[Records drawn from a dataset]
────────────────
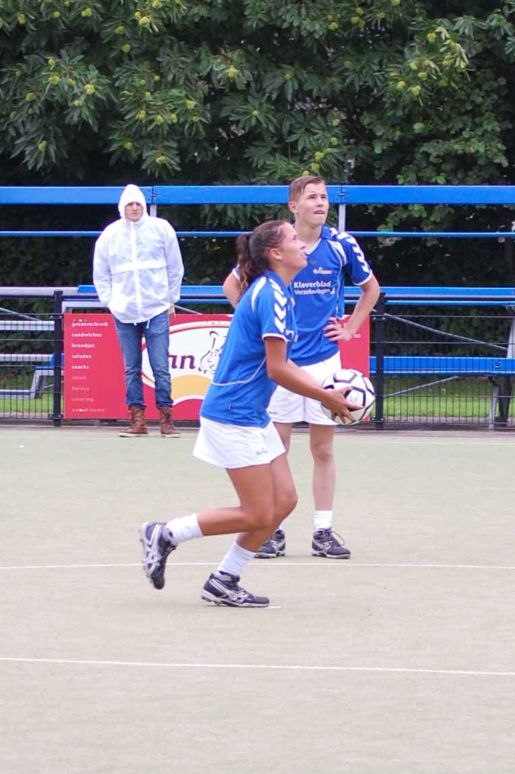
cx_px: 258
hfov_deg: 16.5
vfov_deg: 24.6
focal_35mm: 82
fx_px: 1774
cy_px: 387
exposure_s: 1/500
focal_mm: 55
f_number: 4.5
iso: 400
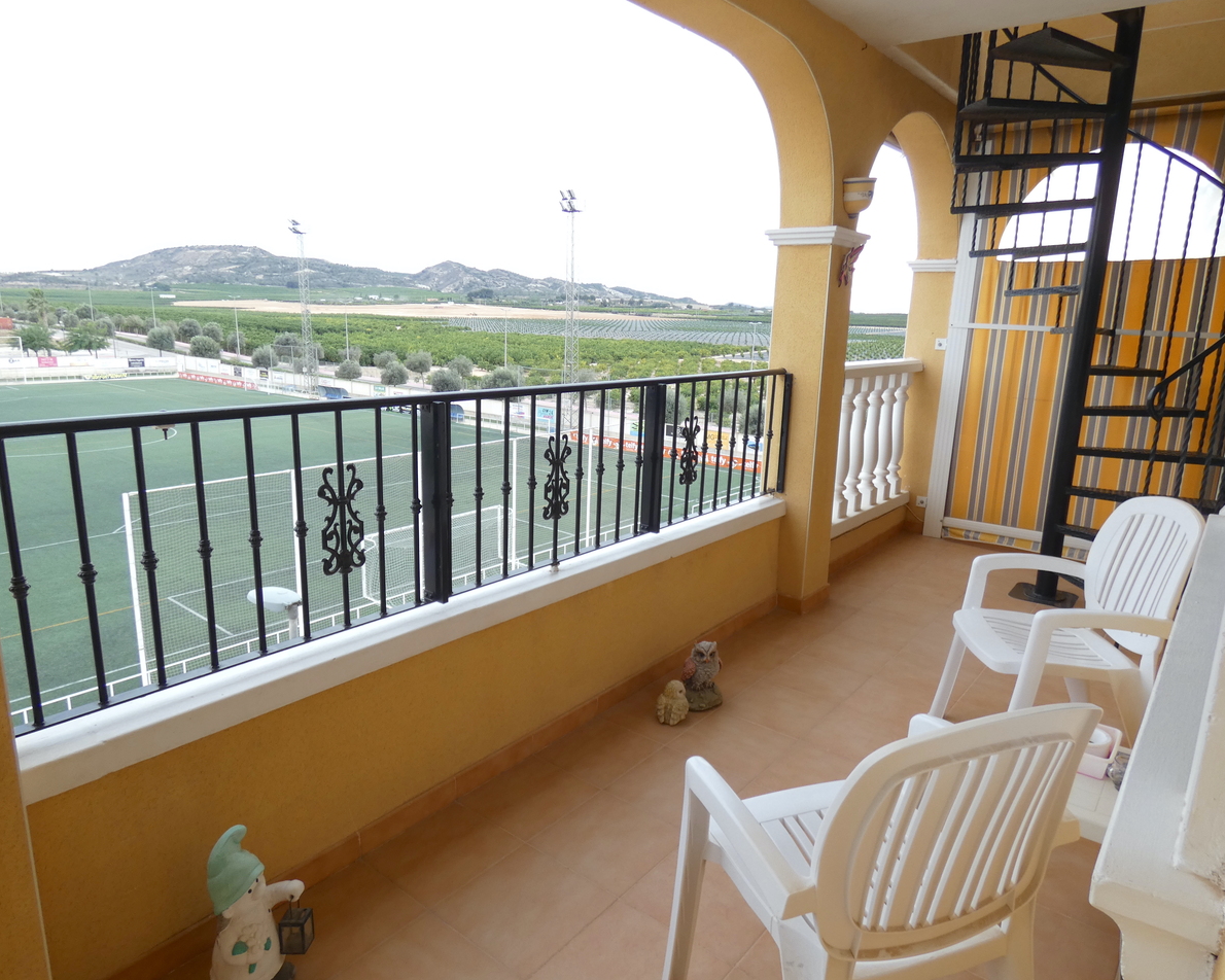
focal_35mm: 21
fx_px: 761
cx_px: 605
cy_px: 492
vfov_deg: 65.5
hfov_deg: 77.6
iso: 80
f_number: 2.8
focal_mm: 3.6
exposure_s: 1/80
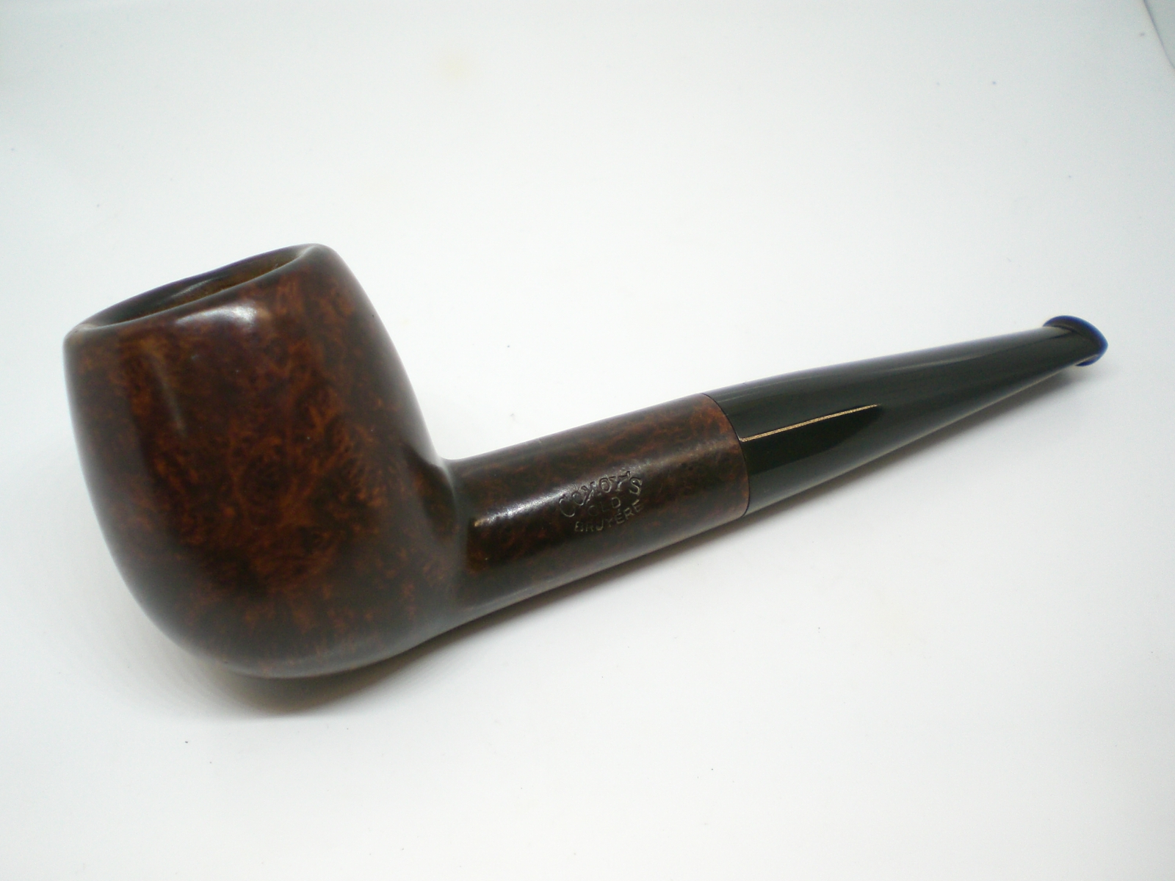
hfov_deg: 49.0
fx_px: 1290
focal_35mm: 38
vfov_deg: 37.7
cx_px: 588
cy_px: 440
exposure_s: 1/80
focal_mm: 6.3
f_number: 3.1
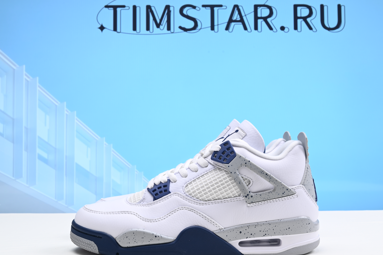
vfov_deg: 27.5
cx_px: 192
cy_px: 123
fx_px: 521
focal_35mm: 49
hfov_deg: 40.3
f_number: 16
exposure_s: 1/2
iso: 100
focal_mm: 41
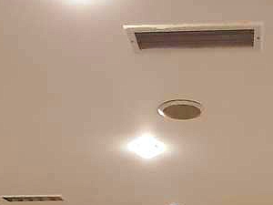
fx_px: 513
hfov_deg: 28.9
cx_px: 235
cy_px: 430
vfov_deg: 16.3
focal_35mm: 65
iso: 320
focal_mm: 1.8
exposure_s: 1/50
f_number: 2.2
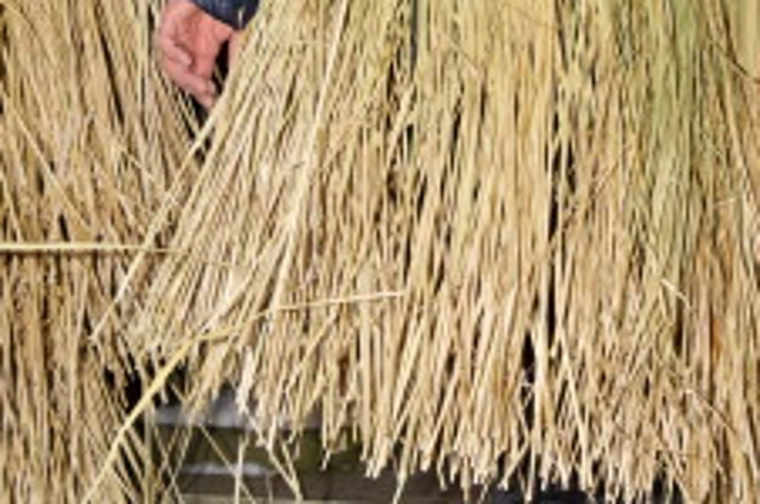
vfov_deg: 7.9
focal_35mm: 172
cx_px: 615
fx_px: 3626
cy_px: -76
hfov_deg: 11.9
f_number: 7.1
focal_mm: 40
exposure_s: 1/80
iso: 5000
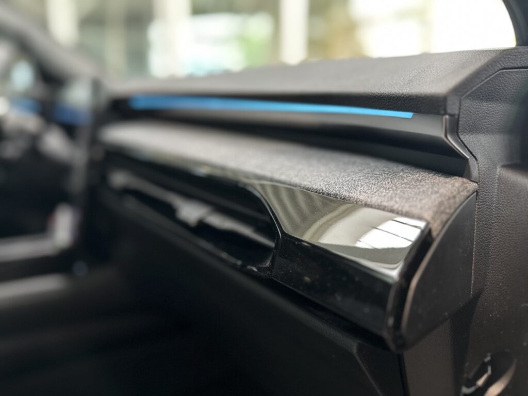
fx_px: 366
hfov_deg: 71.6
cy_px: 198
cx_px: 264
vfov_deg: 56.8
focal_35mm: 24
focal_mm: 6.86
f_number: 1.78
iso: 160
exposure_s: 1/46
────────────────
[EXERCISE BRIEF]
Retype each entry exactly as it appears, excluding any image.

[WRITTEN RESPONSE]
cx_px: 258
hfov_deg: 16.5
vfov_deg: 24.6
focal_35mm: 82
fx_px: 1774
cy_px: 387
exposure_s: 1/500
focal_mm: 55
f_number: 4.5
iso: 400
focal_35mm: 21
fx_px: 761
cx_px: 605
cy_px: 492
vfov_deg: 65.5
hfov_deg: 77.6
iso: 80
f_number: 2.8
focal_mm: 3.6
exposure_s: 1/80
hfov_deg: 49.0
fx_px: 1290
focal_35mm: 38
vfov_deg: 37.7
cx_px: 588
cy_px: 440
exposure_s: 1/80
focal_mm: 6.3
f_number: 3.1
vfov_deg: 27.5
cx_px: 192
cy_px: 123
fx_px: 521
focal_35mm: 49
hfov_deg: 40.3
f_number: 16
exposure_s: 1/2
iso: 100
focal_mm: 41
fx_px: 513
hfov_deg: 28.9
cx_px: 235
cy_px: 430
vfov_deg: 16.3
focal_35mm: 65
iso: 320
focal_mm: 1.8
exposure_s: 1/50
f_number: 2.2
vfov_deg: 7.9
focal_35mm: 172
cx_px: 615
fx_px: 3626
cy_px: -76
hfov_deg: 11.9
f_number: 7.1
focal_mm: 40
exposure_s: 1/80
iso: 5000
fx_px: 366
hfov_deg: 71.6
cy_px: 198
cx_px: 264
vfov_deg: 56.8
focal_35mm: 24
focal_mm: 6.86
f_number: 1.78
iso: 160
exposure_s: 1/46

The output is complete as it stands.